O ESTADO DE COISAS INCONSTITUCIONAL E A DECISÃO DO STF ACERCA DO RECONHECIMENTO DA UNIÃO HOMOAFETIVA

A NECESSIDADE DE MUDANÇA DO REMÉDIO IMPOSTO

Autores

  • Thiago Serrano Pinheiro de Souza
  • Edna Raquel Hogemann

Palavras-chave:

Jurisdição Constitucional, União Homoafetiva, Provimento Estruturante

Resumo

O presente ensaio tem por como objetivo a análise reflexiva da jurisprudência do Supremo Tribunal Federal e busca demonstrar a estruturação da decisão, que reconheceu os efeitos jurídicos às uniões homoafetivas, bem como do remédio que deveria ter sido utilizado pelo Tribunal. As inércias do Poder Legislativo na materialização de lei protetiva e do Poder Executivo na realização de políticas públicas, animam essa pesquisa. Em paralelo, desenvolve-se o conceito de Estado de Coisas Inconstitucional, que, a partir de uma visão de litígio estratégico, o Tribunal Constitucional da Colômbia criou as premissas necessárias para a utilização de um provimento estruturante em que a Corte atua como verdadeira instância de jurisdição supervisora. Assim, a partir de análise acerca das decisões prolatadas recentemente pelo Supremo Tribunal Federal, é de se reconhecer uma tendência da Corte em sua elaboração. A essa tendência dá-se o nome de provimento estruturante, que possibilita ao Poder Judiciário identificar a violação de uma norma ou valor constitucionais e atuar como agência de fomento na materialização do comando imposto. Foi o que aconteceu, em parte, com a decisão que reconheceu os efeitos jurídicos à união homoafetiva. Nesse sentido, necessário identificar as carências do remédio utilizado pela Corte Constitucional, ao não designar a mora do Poder Legislativo em editar regra infraconstitucional, acerca do tema, contingenciando, assim, um diálogo institucional relevante.

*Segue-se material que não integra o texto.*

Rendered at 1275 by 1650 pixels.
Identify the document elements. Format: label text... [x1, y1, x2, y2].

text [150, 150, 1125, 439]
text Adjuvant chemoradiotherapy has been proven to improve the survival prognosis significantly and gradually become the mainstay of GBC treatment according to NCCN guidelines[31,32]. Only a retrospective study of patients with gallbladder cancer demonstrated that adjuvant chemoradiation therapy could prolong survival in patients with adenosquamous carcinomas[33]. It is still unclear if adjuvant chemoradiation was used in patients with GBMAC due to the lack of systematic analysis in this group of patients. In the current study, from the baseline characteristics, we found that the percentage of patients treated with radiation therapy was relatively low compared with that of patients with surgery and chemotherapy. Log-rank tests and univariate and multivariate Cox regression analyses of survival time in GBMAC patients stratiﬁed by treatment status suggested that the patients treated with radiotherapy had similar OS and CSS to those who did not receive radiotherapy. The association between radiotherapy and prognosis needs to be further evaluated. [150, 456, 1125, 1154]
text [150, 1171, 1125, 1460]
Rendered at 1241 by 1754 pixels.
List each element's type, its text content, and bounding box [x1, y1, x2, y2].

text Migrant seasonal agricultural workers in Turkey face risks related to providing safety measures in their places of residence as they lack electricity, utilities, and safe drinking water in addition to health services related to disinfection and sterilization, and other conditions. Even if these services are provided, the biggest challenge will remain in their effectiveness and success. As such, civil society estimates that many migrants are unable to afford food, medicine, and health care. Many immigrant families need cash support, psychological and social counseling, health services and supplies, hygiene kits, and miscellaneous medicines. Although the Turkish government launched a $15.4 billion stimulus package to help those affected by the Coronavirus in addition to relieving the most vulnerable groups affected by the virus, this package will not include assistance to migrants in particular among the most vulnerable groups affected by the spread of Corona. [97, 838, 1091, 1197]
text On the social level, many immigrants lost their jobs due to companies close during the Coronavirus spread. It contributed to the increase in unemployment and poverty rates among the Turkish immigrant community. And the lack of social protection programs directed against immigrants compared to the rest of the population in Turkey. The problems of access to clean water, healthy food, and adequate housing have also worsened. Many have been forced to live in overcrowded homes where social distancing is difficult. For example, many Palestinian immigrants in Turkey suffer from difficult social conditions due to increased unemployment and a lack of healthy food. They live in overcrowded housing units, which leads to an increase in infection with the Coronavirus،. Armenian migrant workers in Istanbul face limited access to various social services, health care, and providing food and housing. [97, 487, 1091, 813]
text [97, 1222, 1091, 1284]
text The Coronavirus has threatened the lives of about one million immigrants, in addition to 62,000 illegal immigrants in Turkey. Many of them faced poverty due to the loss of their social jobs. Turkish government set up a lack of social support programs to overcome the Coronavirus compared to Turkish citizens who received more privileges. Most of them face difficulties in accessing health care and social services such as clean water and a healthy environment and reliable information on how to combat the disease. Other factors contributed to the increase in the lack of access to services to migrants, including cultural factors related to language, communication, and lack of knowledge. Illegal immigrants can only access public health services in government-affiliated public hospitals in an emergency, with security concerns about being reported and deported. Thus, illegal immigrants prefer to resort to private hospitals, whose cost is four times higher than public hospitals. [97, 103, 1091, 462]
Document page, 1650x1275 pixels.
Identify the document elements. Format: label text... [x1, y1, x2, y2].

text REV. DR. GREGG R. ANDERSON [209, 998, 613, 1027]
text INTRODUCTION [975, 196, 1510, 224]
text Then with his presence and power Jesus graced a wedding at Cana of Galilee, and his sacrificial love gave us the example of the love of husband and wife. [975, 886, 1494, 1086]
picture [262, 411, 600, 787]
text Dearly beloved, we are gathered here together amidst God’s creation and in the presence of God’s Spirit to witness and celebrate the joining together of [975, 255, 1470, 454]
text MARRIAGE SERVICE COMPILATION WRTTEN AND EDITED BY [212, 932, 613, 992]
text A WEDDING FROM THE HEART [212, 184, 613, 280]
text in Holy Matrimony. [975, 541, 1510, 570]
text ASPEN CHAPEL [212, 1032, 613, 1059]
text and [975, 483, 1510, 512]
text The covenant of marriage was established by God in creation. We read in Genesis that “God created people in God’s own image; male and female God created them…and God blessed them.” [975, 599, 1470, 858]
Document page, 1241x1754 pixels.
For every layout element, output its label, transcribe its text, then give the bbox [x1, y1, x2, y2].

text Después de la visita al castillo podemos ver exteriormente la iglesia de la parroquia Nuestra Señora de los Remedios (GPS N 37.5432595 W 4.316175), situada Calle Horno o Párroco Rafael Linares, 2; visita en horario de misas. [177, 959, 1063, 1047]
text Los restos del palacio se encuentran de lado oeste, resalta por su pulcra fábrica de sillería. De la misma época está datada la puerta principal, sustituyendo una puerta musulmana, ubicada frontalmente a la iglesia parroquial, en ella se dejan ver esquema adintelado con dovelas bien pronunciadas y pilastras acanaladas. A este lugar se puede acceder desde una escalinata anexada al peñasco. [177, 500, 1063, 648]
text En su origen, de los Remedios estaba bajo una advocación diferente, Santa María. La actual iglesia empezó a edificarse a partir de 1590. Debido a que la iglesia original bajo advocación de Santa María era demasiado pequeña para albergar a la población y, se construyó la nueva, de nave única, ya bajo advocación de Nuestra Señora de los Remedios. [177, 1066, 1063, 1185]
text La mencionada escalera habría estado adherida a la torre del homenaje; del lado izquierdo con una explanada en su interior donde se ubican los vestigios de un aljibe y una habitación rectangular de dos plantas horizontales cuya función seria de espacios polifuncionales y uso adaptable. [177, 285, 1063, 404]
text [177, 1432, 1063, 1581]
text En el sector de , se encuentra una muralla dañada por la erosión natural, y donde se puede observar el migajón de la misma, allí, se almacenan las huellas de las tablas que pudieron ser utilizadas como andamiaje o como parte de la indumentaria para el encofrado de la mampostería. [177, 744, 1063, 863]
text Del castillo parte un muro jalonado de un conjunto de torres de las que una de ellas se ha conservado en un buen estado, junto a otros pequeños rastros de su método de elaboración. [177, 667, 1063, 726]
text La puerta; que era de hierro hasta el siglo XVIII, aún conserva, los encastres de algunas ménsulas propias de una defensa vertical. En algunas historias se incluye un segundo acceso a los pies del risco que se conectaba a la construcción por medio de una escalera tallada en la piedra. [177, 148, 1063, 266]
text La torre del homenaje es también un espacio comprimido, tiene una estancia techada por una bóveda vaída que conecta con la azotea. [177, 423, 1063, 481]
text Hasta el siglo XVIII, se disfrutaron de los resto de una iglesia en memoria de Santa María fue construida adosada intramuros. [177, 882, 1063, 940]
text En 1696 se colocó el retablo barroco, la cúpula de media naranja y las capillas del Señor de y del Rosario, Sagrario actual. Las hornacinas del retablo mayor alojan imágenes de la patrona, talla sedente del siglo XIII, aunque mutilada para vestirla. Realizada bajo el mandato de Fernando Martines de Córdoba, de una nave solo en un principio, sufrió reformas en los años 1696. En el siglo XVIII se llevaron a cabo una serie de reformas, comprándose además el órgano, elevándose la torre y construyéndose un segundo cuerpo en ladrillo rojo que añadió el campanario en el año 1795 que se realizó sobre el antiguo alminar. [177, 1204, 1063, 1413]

De certa maneira, a decisão de reconhecimento das uniões homoafetivas evidencia direitos fundamentais à espécie, por meio da atribuição constitucionalmente atribuída ao Supremo Tribunal, quando assume a tarefa de interpretar a Carta. Porém, não obstante a robusta fundamentação de todos os ministros, o comando tende a perder sua força cogente, ao não exigir medida compatível do legislador infraconstitucional. Para tanto, cabível direcionar a visão para as experiências dos Tribunais Constitucionais da África do Sul e da Colômbia, ao buscarem medidas efetivas, a fim de proporcionar materialidade aos comandos de suas decisões, o que vem se denominando de remedy. A pesquisa utilizará como referenciais teóricos: BARROSO, DIXON, SIEGEL, HIRSCHL, SUNSTEIN, dentre outros. Classifica-se a pesquisa como exploratória, de tipo qualitativo, de recursos bibliográficos e método dialético com o recurso na jurisprudência.